What advice would you give your younger self?
Learn another language, you moron. Why didn’t you pay attention in French?
What is your favorite resource for writers?
Your local bookstore. So many writers I meet with answer the question “Who are you reading?” with canonical American literature. But to be a good literary citizen (and invest in your own work) you have to be reading what’s being published now. It’s like being a filmmaker who doesn’t see new movies or a musician who doesn’t listen to current songs. How can you expect to be in conversation with other artists if you’re not engaging with their work? While the act of writing is a solitary one, the endeavor of publishing does not exist in a vacuum.
What has been the most satisfying aspect of your literary career?
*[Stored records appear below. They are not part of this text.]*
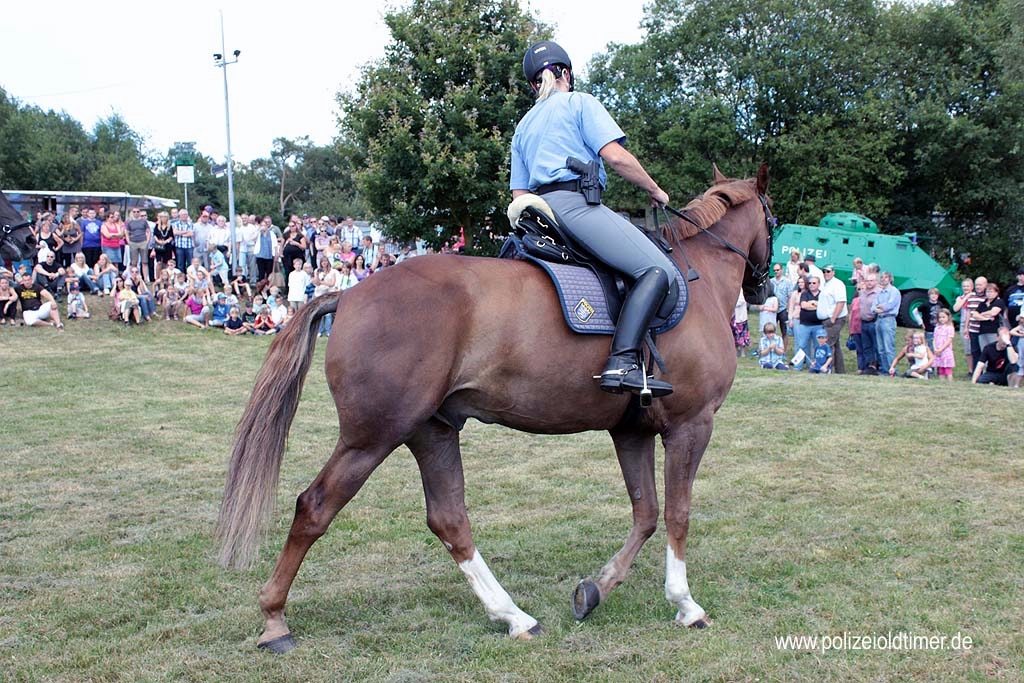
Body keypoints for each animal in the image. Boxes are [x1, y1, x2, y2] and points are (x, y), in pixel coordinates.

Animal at [220, 163, 770, 651]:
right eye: (771, 216)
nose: (761, 288)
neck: (695, 279)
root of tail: (350, 294)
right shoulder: (691, 425)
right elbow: (677, 513)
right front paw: (685, 604)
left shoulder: (631, 430)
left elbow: (647, 513)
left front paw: (596, 589)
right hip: (372, 437)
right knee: (315, 507)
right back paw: (274, 619)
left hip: (431, 430)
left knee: (449, 520)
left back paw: (513, 616)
Beyond the inherent heartbreak of trying to put quality writing and underserved voices into the world, my job has allowed me to travel the country (and the world) meeting fascinating people with remarkable stories. Not all of them are meant for the confines of traditional trade publishing, but it doesn’t mean that I don’t learn something from every pitch, every workshop, every conference, every hotel bar conversation, every dinner with new colleagues. Learning how to listen has given me a greater sense of purpose, and I try to help every writer I encounter as much as I can regardless of their commercial viability.
What is your favorite tip for writers?
“Short of a small range of physical acts—a fight, a murder, love-making—dialogue is the most vigorous and inter-action of which characters in a novel are capable. Speech is what the characters do to each other.” –Elizabeth Bowen, Notes on Writing a Novel
Which is to say, don’t use your dialogue wastefully. If you want to explore the banalities by which humans communicate with each other, write a play.
What makes you hit the “delete” key the moment you see it in your inbox?
I automatically delete queries: that aren’t specifically addressed to me; that are written in the voice of a character; that admit the manuscript isn’t complete (for fiction only); that are intentionally disrespectful. Your goal is not to shock me with your query, but to get me to read your sample pages. And in those pages, novels that begin with a dead body, a sweeping panorama of an exotic locale, a first person introduction (“Hi reader, my name is…), a character waking up, commentary on the weather or a dump of expository information are not interesting to me.
If you were stranded on a desert island, what three items would you want to have with you?
Now that I’ve quit smoking, probably just some sunglasses, a beach chair and the copy of Infinite Jest that has, until my being stranded on the island, dwelled on my bookcase merely as hipster ephemera. That will probably last me a while.